Comer por atracones

Realmente hay personas que necesitan comer en forma de ATRACONES o sea que necesitan comer en grandes bocados y llenar la boca hasta reventar, para sentirse saciados a eso la llamamos trastorno por atracón.

Se trata de un trastorno de la conducta alimentaria que no tiene que ver con la alimentación compulsiva, la bulimia o el comer en exceso.

En la mayoría de los casos, la persona sufre de aumento de peso u obesidad. El perfil típico es el de una persona que siente periódicos deseos de ingerir alimentos de forma descontrolada (en ocasiones, sobrepasando la ingesta de 5000 calorías diarias), pero, a diferencia de la bulimia, no busca contrarrestar el atracón provocándose el vómito.

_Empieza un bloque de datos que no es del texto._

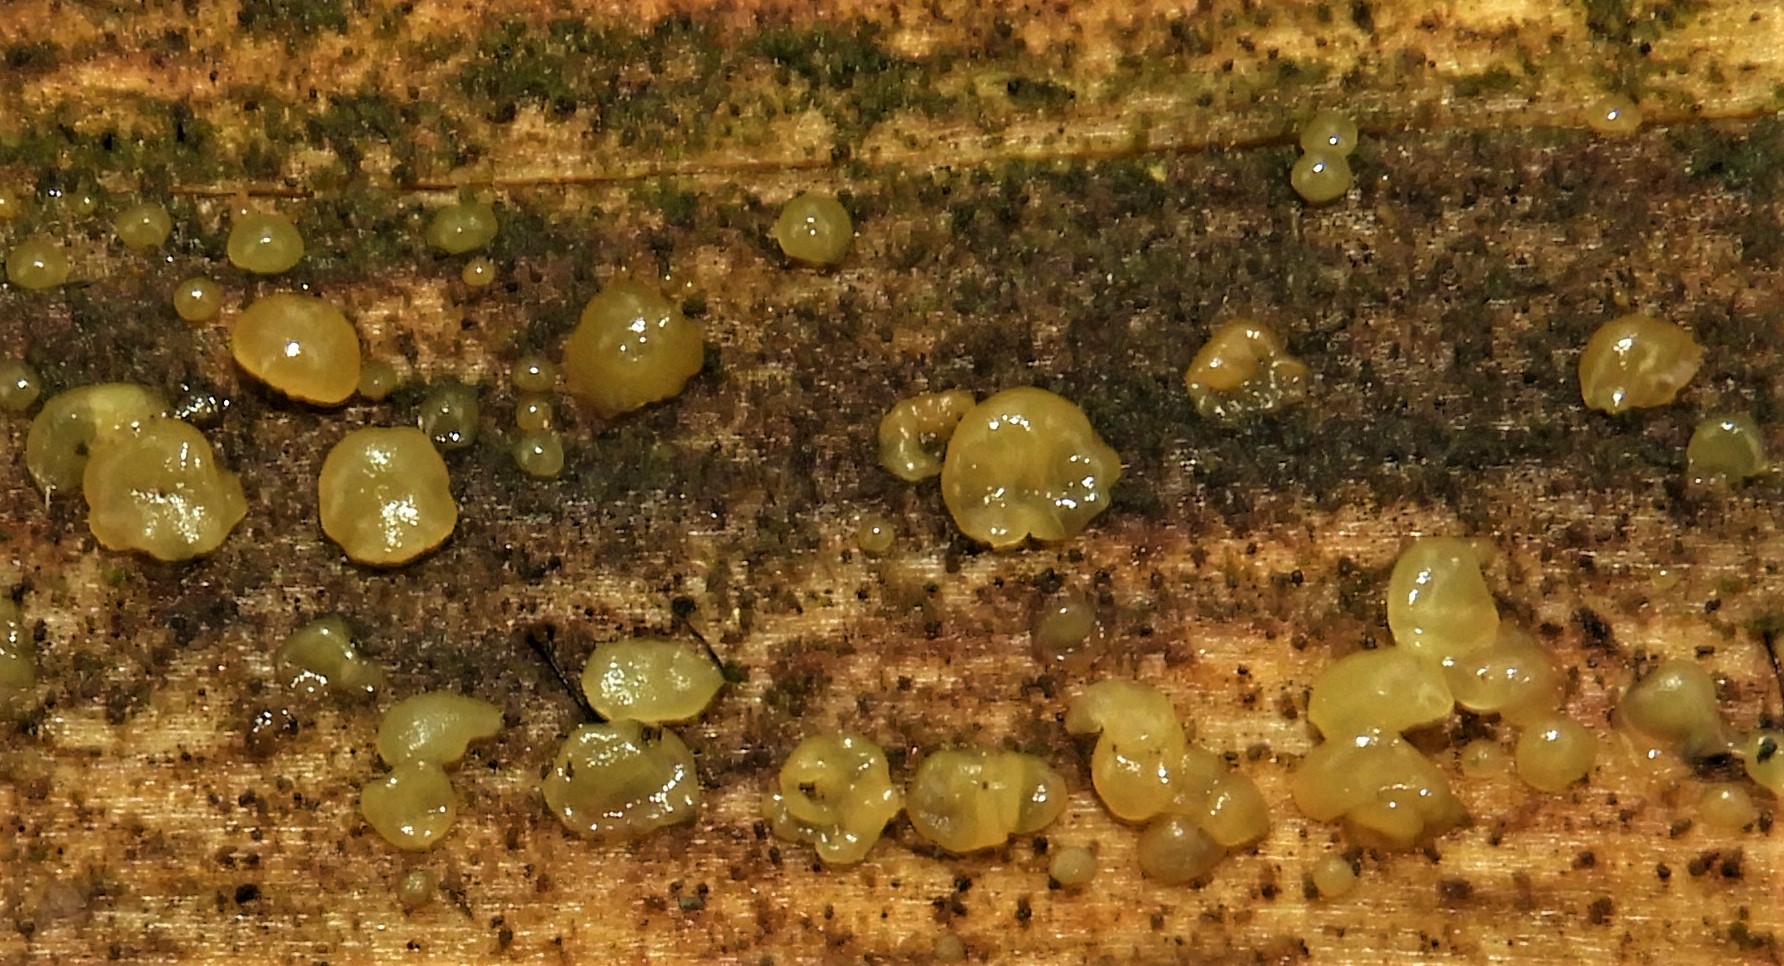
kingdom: Fungi
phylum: Basidiomycota
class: Dacrymycetes
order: Dacrymycetales
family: Dacrymycetaceae
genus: Dacrymyces
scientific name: Dacrymyces
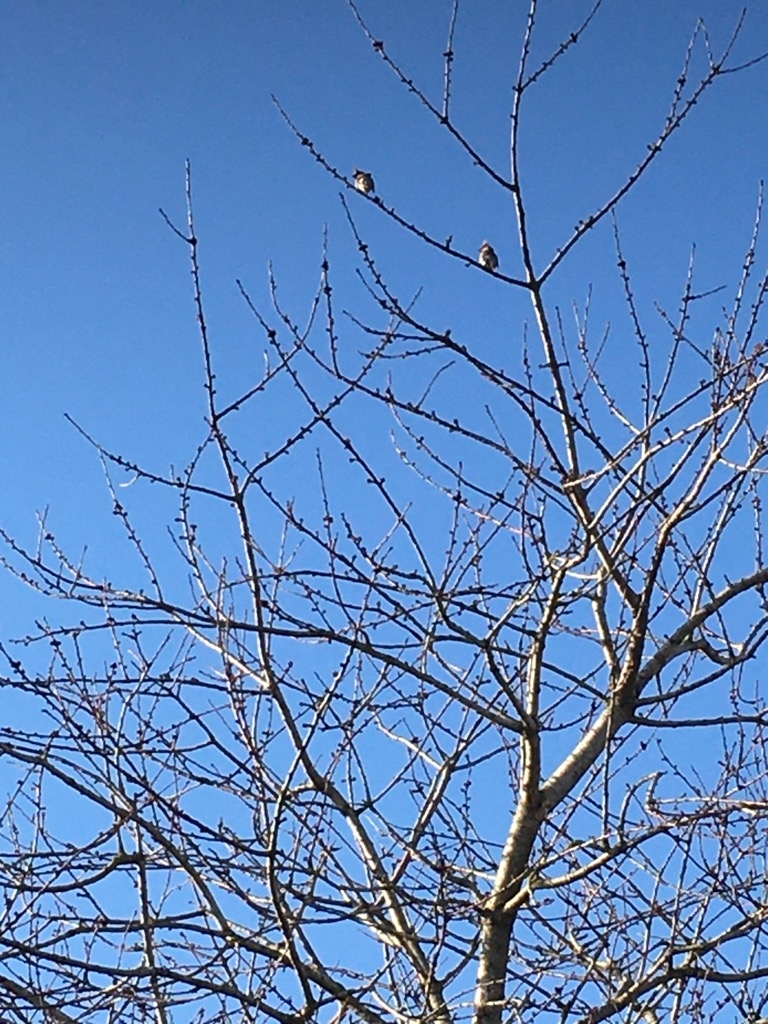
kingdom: Animalia
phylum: Chordata
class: Aves
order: Passeriformes
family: Bombycillidae
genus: Bombycilla
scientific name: Bombycilla garrulus
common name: Silkehale
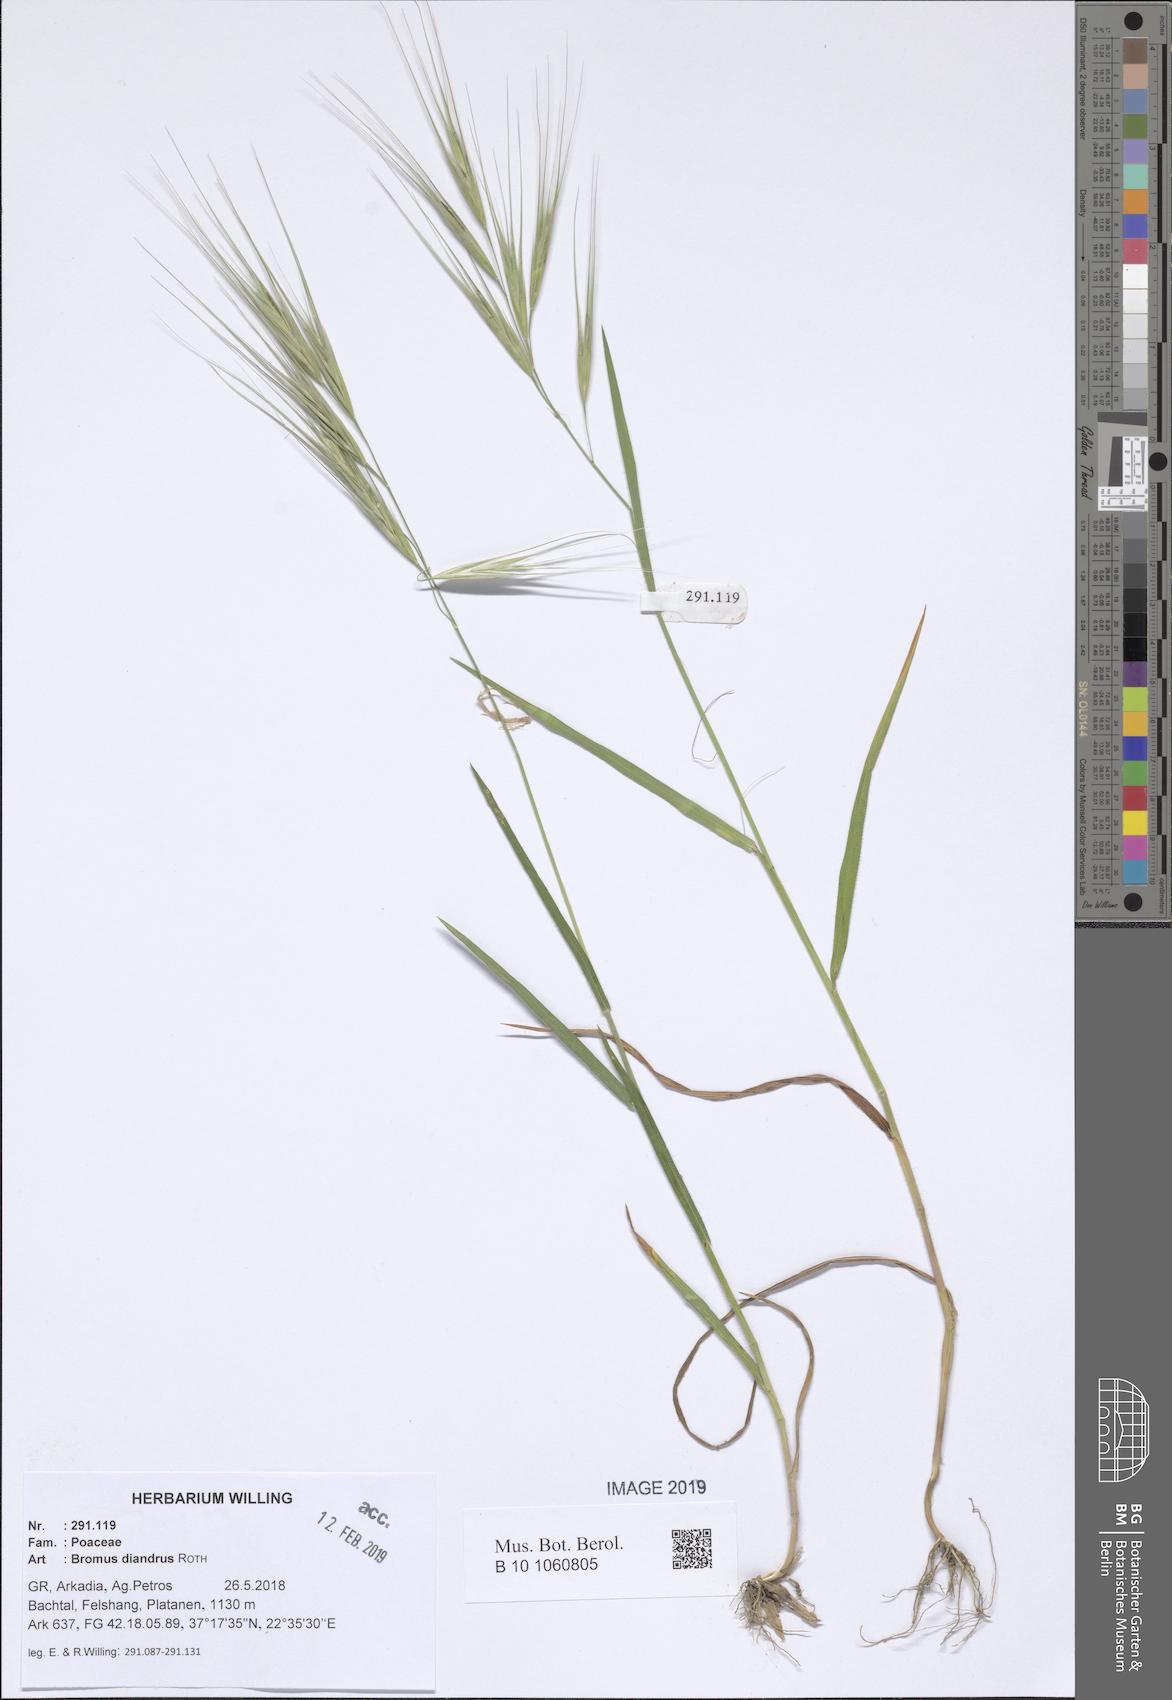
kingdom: Plantae
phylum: Tracheophyta
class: Liliopsida
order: Poales
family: Poaceae
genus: Bromus
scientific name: Bromus diandrus
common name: Ripgut brome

El trastorno por atracón es un trastorno alimenticio común en los Estados Unidos y el resto del mundo occidental, pero es muy raro en oriente. Se calcula  que afecta a un 3,5% de las mujeres y el 2% de los hombres y es más frecuente (hasta un 30%) en las personas que buscan un tratamiento para bajar de peso.

Es definitivamente un problema psicológico. Simplemente la persona necesita de comer de esa manera para sentirse saciada.

Se ha clasificado psiquiátricamente como un trastorno independiente de la conducta alimentaria de acuerdo al DSM-V y se describió por primera vezpor el psiquiatra e investigador Albert Stunkard en 1959  como “síndrome de alimentación nocturna” (Night Eating Syndrome (NES)), siendo el término “trastorno por atracón” usado posteriormente para describir la misma conducta alimentaria compulsiva, pero sin necesidad de que ocurriera en forma nocturna.

El problema generalmente produce obesidad, a la larga,  aunque puede ocurrir en individuos con un peso normal y es frecuente entre cierto tipo de atletas como los jugadores de futbol americano.

Pueden existir factores genéticos que predispongan al desarrollo del trastorno. Este trastorno tiene una alta incidencia de comorbilidad psiquiátrica como comportamiento compulsivo y trastorno de ansiedad.

Los atracones se han asociado mucho últimamente a síntomas de adicción, en especial a alimentos con alto contenido de azúcar, harina y de sal y se asocia también con los llamados “centros de recompensa del cerebro”.

Para esas personas, la ingestión de alimentos en forma masiva, fomenta la liberación de neurotransmisores relacionados con serotonina y la dopamina y eso se ha asociado con el desarrollo de factores neurobiológicos relacionados con el proceso adictivo. Cada vez se hace más claro que la adicción a la comida tiene mucho más que ver con los receptores de dopamina en el cerebro, que cualquier otro neurotransmisor.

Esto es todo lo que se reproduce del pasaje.